Your task |
As the answer, give a copy of each line below that includes the word "masyarakat".
--------
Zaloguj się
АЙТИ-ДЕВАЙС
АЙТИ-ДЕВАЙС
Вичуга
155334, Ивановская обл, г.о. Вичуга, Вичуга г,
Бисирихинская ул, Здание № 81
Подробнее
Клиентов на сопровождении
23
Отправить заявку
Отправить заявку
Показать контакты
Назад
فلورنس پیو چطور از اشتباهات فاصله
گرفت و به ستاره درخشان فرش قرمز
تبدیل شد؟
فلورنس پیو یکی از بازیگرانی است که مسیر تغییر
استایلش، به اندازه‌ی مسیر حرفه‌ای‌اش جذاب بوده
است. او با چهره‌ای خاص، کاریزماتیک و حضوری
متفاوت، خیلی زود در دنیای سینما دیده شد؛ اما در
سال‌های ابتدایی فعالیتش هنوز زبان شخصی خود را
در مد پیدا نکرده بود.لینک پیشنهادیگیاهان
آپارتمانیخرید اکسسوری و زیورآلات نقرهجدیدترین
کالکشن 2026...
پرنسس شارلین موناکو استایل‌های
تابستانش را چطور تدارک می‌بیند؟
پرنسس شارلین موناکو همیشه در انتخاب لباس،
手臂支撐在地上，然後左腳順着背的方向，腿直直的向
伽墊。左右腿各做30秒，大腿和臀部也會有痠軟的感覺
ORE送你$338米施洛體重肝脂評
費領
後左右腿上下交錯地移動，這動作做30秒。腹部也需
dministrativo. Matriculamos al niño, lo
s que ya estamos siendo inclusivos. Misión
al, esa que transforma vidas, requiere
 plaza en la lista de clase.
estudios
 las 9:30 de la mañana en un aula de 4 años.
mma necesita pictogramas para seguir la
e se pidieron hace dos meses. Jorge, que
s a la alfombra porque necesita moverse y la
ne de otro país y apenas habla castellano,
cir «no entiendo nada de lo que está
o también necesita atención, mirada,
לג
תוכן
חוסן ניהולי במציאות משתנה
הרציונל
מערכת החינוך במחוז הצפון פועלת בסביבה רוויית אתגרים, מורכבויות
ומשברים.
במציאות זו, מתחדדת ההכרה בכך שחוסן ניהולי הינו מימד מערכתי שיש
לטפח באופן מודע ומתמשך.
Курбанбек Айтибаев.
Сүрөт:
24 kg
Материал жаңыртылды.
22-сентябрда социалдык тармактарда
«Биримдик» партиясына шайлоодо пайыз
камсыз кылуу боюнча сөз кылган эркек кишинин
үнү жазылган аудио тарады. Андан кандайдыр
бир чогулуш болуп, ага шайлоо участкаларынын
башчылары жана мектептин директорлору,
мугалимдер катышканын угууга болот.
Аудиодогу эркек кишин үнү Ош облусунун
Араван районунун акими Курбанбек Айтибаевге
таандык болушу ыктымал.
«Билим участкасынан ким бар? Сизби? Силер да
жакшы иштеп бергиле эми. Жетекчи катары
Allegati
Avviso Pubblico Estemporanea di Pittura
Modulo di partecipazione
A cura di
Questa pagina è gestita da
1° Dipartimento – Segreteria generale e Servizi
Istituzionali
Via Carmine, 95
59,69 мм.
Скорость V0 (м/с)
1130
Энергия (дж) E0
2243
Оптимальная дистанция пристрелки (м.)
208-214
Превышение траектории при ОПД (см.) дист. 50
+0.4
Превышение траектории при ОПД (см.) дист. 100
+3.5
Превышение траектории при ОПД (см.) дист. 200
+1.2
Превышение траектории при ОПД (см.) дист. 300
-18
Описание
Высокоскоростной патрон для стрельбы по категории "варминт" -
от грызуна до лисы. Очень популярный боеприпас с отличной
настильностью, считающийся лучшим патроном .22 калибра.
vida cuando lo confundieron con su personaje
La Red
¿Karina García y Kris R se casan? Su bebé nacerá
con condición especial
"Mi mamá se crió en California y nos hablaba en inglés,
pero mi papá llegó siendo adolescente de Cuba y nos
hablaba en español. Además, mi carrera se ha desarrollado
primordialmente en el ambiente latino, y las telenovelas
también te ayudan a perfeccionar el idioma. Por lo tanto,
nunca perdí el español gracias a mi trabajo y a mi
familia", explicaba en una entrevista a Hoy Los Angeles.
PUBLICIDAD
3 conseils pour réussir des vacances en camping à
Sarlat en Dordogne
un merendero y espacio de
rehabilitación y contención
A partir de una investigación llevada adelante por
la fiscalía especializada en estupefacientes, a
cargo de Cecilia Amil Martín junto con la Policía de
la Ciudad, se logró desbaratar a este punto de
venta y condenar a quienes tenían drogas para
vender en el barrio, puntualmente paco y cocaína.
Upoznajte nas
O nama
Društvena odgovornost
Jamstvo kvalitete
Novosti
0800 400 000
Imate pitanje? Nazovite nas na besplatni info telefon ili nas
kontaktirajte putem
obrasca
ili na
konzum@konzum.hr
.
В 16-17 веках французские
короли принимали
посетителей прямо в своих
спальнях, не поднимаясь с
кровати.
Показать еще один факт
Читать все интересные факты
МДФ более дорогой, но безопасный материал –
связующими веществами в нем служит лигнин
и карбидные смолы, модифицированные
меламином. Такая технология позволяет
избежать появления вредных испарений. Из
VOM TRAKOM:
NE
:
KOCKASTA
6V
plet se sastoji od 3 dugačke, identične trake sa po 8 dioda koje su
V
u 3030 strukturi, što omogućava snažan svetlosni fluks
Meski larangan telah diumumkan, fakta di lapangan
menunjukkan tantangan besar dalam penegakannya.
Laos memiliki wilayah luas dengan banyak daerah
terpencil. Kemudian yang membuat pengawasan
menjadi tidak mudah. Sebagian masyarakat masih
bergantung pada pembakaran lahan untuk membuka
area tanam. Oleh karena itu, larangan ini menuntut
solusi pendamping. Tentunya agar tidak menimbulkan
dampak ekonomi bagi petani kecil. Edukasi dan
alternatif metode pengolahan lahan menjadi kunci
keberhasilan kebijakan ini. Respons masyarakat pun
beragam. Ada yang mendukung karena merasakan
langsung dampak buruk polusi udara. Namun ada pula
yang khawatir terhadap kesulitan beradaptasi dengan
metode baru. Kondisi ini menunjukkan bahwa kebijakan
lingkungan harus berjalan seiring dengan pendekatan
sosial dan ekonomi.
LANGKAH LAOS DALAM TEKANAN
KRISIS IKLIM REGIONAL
--------
Output of the task |
menjadi tidak mudah. Sebagian masyarakat masih
keberhasilan kebijakan ini. Respons masyarakat pun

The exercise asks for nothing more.